Exercise description:
Repeat the entries below word for word, though any picture in them should be dropped.

Dataset extract:
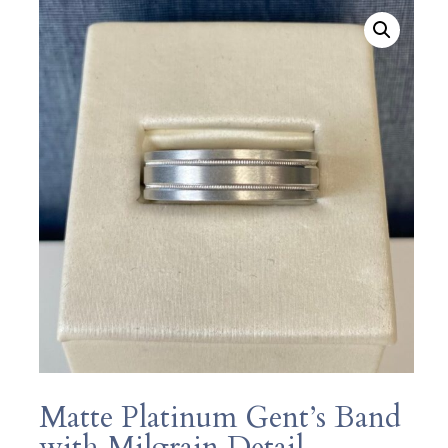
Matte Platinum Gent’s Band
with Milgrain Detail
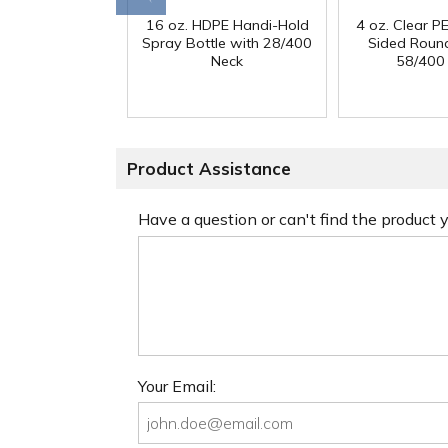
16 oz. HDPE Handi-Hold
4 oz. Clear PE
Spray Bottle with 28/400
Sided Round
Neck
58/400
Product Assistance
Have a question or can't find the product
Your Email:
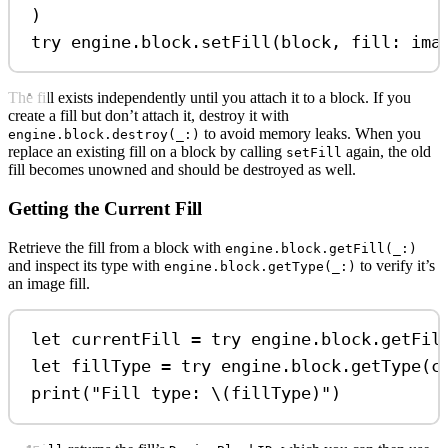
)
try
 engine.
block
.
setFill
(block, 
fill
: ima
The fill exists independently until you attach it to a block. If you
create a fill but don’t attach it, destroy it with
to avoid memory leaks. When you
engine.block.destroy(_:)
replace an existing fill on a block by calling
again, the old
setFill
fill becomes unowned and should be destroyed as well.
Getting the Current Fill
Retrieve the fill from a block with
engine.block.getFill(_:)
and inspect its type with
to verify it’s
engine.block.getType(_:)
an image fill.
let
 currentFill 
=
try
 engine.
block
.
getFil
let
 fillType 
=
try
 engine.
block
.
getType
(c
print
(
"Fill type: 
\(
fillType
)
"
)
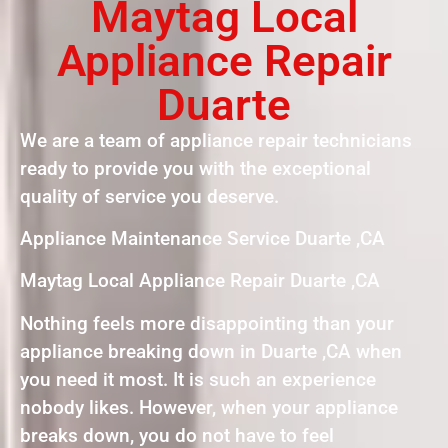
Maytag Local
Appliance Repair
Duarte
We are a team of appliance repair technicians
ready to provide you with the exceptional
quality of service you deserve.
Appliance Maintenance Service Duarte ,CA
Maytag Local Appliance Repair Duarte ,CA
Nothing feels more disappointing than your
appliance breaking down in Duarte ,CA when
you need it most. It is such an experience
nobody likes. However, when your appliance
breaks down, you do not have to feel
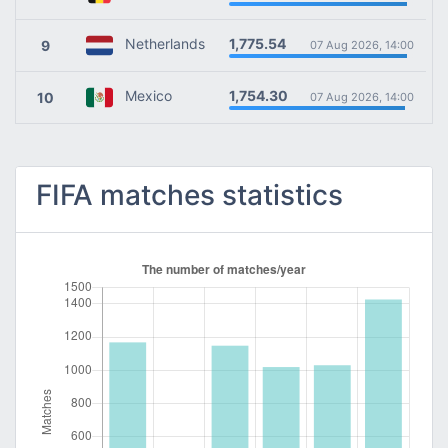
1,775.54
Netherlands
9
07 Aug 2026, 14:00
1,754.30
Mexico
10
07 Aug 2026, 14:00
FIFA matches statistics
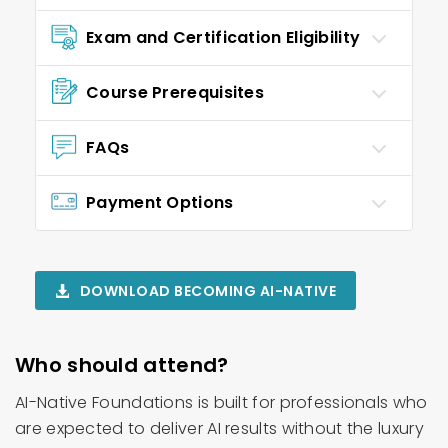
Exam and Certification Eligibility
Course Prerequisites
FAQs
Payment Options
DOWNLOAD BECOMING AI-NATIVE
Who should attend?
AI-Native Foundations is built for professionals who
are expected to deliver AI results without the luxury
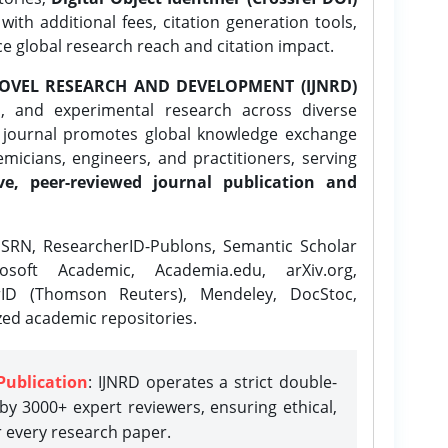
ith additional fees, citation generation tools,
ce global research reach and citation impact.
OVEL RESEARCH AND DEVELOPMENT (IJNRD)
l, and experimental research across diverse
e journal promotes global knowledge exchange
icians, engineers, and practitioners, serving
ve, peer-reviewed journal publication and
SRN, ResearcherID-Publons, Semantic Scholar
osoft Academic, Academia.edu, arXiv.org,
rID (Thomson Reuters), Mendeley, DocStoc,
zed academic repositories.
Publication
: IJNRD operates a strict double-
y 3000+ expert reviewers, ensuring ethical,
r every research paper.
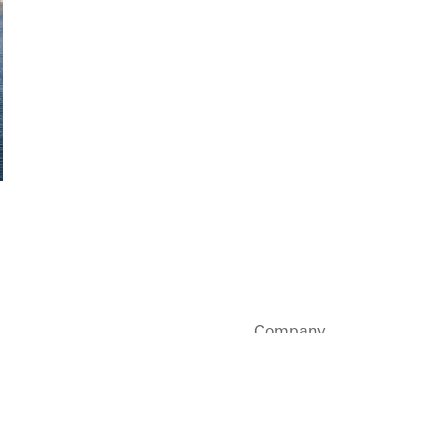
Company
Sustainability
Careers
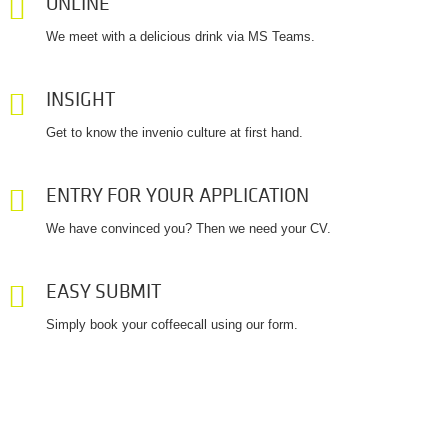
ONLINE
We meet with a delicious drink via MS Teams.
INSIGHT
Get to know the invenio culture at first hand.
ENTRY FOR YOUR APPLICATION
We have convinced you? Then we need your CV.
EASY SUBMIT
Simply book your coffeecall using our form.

Answer for the task:
Matte Platinum Gent’s Band
with Milgrain Detail
16 oz. HDPE Handi-Hold
4 oz. Clear PE
Spray Bottle with 28/400
Sided Round
Neck
58/400
Product Assistance
Have a question or can't find the product
Your Email:
)
try
 engine.
block
.
setFill
(block, 
fill
: ima
The fill exists independently until you attach it to a block. If you
create a fill but don’t attach it, destroy it with
to avoid memory leaks. When you
engine.block.destroy(_:)
replace an existing fill on a block by calling
again, the old
setFill
fill becomes unowned and should be destroyed as well.
Getting the Current Fill
Retrieve the fill from a block with
engine.block.getFill(_:)
and inspect its type with
to verify it’s
engine.block.getType(_:)
an image fill.
let
 currentFill 
=
try
 engine.
block
.
getFil
let
 fillType 
=
try
 engine.
block
.
getType
(c
print
(
"Fill type: 
\(
fillType
)
"
)
Maytag Local
Appliance Repair
Duarte
We are a team of appliance repair technicians
ready to provide you with the exceptional
quality of service you deserve.
Appliance Maintenance Service Duarte ,CA
Maytag Local Appliance Repair Duarte ,CA
Nothing feels more disappointing than your
appliance breaking down in Duarte ,CA when
you need it most. It is such an experience
nobody likes. However, when your appliance
breaks down, you do not have to feel
1,775.54
Netherlands
9
07 Aug 2026, 14:00
1,754.30
Mexico
10
07 Aug 2026, 14:00
FIFA matches statistics
Exam and Certification Eligibility
Course Prerequisites
FAQs
Payment Options
DOWNLOAD BECOMING AI-NATIVE
Who should attend?
AI-Native Foundations is built for professionals who
are expected to deliver AI results without the luxury
ith additional fees, citation generation tools,
ce global research reach and citation impact.
OVEL RESEARCH AND DEVELOPMENT (IJNRD)
l, and experimental research across diverse
e journal promotes global knowledge exchange
icians, engineers, and practitioners, serving
ve, peer-reviewed journal publication and
SRN, ResearcherID-Publons, Semantic Scholar
osoft Academic, Academia.edu, arXiv.org,
rID (Thomson Reuters), Mendeley, DocStoc,
zed academic repositories.
Publication
: IJNRD operates a strict double-
y 3000+ expert reviewers, ensuring ethical,
r every research paper.
Company
Sustainability
Careers
ONLINE
We meet with a delicious drink via MS Teams.
INSIGHT
Get to know the invenio culture at first hand.
ENTRY FOR YOUR APPLICATION
We have convinced you? Then we need your CV.
EASY SUBMIT
Simply book your coffeecall using our form.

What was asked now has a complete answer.